The 2020 Reading List: June

Since one of my writing goals for 2020 was also to read more, I thought it would help to keep track of what I knocked off Mount Tsundoku. Here’s as good a place as any to post what I’ve read in 2020 to keep me honest, and what I thought of each book immediately after finishing.

June: 

Domino: Hotshots by Gail Simone, David Baldeón, Michael Shelfer, Jim Charalampidis: Read as single issues, not a collected trade, like last month’s War of the Realms. I initially picked up Gail Simone’s prior Domino series because of  the Baldeón cover. I’ve never been a huge fan of the character, but I hadn’t kept up with her really since her debut back in the New Mutants/X-Force days. Simone’s Birds of Prey run was tons of fun though, so I took a chance, and really dug it. (Not gonna lie, Simone using Diamondback, one of my all time fav lesser known Marvel characters didn’t hurt.) I think the Hotshots series came out around my move last year which is why it took so long to get to it. Lots of fun! The art was as kinetic as ever, even though I found Baldeón’s art more suited to the story than the pages done by Shelfer. I missed the tighter dynamic of Domino, Diamondback and Outlaw from the previous series, and the generally more personal stakes, but it was fun to see Domino interacting with Black Widow, and with some of the more cosmic elements of the Marvel universe.

Criminal: Bad Weekend by Ed Brubaker and Sean Phillips: The kickoff of the lastest run of Criminal monthly comics. Also reading these as single issues (#1-4). One sweet thing about the Criminal single issues, is each one contains a noir essay in the back. This one has some great comic convention references and a stolen original art plot. Loved it!

Criminal: Cruel Summer by Ed Brubaker and Sean Phillips: I read this volume as single issues (#5-12). Obsessed private detective, femme fatale, broken down gangster looking for a big job. Lots of noir tropes (tropes I love, to be honest) that Brubaker and Phillips make work and feel fresh. Phillips’ expressions are so fantastic.

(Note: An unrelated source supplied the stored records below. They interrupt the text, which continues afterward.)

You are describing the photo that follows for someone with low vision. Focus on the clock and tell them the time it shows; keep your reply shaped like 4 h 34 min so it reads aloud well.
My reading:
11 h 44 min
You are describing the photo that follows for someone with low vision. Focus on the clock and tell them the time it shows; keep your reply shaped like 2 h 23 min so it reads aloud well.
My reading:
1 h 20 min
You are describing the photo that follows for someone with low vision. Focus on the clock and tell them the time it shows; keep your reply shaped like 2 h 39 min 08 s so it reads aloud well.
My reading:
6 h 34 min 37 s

Thor Vol. 1 God of Thunder Reborn by Jason Aaron, Mike Del Mundo, Christian Ward, and Tony Moore: I read this volume as single issues (#1-7). This takes place before the War of the Realms limited series that I read previously. Reading through this run on Thor might’ve helped my enjoyment of that series, but such is life. I preferred the issues with Mike Del Mundo’s art, as I loved his work on Weirdworld back in Marvel’s Secret Wars days, but I also loved Christian Ward’s art on Black Bolt. The Tony Moore issue was a fun flashback to the days of a young Thor, before he earned Mjolnir. Moore’s style felt more suited to a modern book like Walking Dead than a viking-era fantasy to me.

The Peripheral by William Gibson: It’s been a while since I’ve checked out anything by Gibson…Spook Country, I think. This was a great read. I don’t know what I was expecting, but it wasn’t what I got, and yet, the book felt both entirely prescient and completely reflecting its time, which is typical Gibson. Every time I read one of his books there’s a bare minimum one line that makes me put down the book and go, “Hmm. Nobody else would’ve said that this way.” Apparently Gibson’s most recent novel, Agency, is both a sequel and a prequel to this one. I’ll probably check it out down the road, when I feel up to reading anything that touches on the 2016 U.S. election.

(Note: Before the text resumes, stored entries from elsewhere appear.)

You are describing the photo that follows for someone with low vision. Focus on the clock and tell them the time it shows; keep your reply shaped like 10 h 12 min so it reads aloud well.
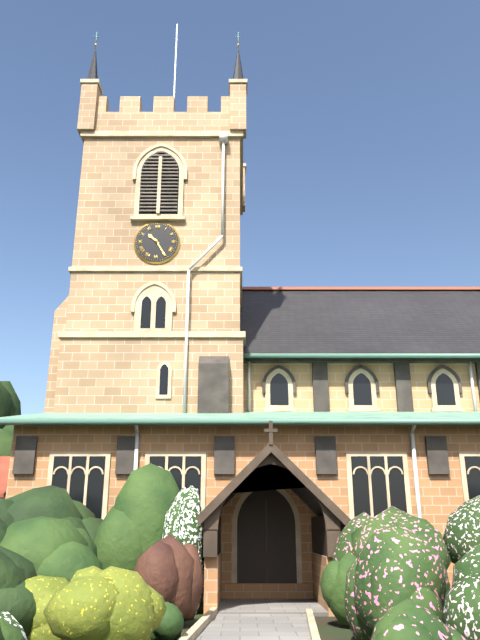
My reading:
10 h 25 min
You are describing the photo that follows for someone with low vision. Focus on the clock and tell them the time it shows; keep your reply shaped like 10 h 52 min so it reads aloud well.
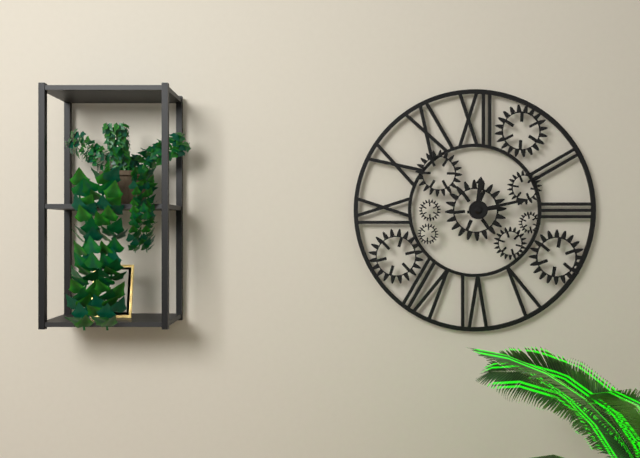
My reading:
12 h 13 min
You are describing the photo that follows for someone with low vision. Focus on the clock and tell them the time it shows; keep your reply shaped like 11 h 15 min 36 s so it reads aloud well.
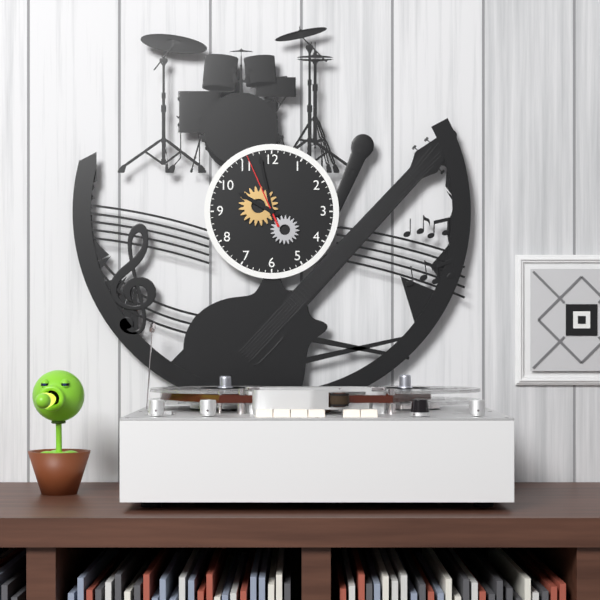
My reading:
9 h 58 min 56 s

Next on deck for the reading pile: City of Broken Magic by Mariah Bolender and A Once Crowded Sky by Tom King.

Here’s what I read in January.

Here’s what I read in February.

Here’s what I read in March.

Here’s what I read in April.

Here’s what I read in May.

The 2020 Reading List: May

Since one of my writing goals for 2020 was also to read more, I thought it would help to keep track of what I knocked off Mount Tsundoku. Here’s as good a place as any to post what I’ve read in 2020 to keep me honest, and what I thought of each book immediately after finishing.

May:

Tiny Gunslingers by Gallant Knight Games: A minimalist western game. I’ve loved all the Tiny D6 games I’ve picked up so far, even if I haven’t played them as much as I’d like. I have a plan for this one though (Sigh. I have a plan for all of them). I especially like the shootout mechanic which uses playing cards and Blackjack rules to resolve, which feels like the iaijutsu duel mechanic from early editions of Legend of the Five Rings.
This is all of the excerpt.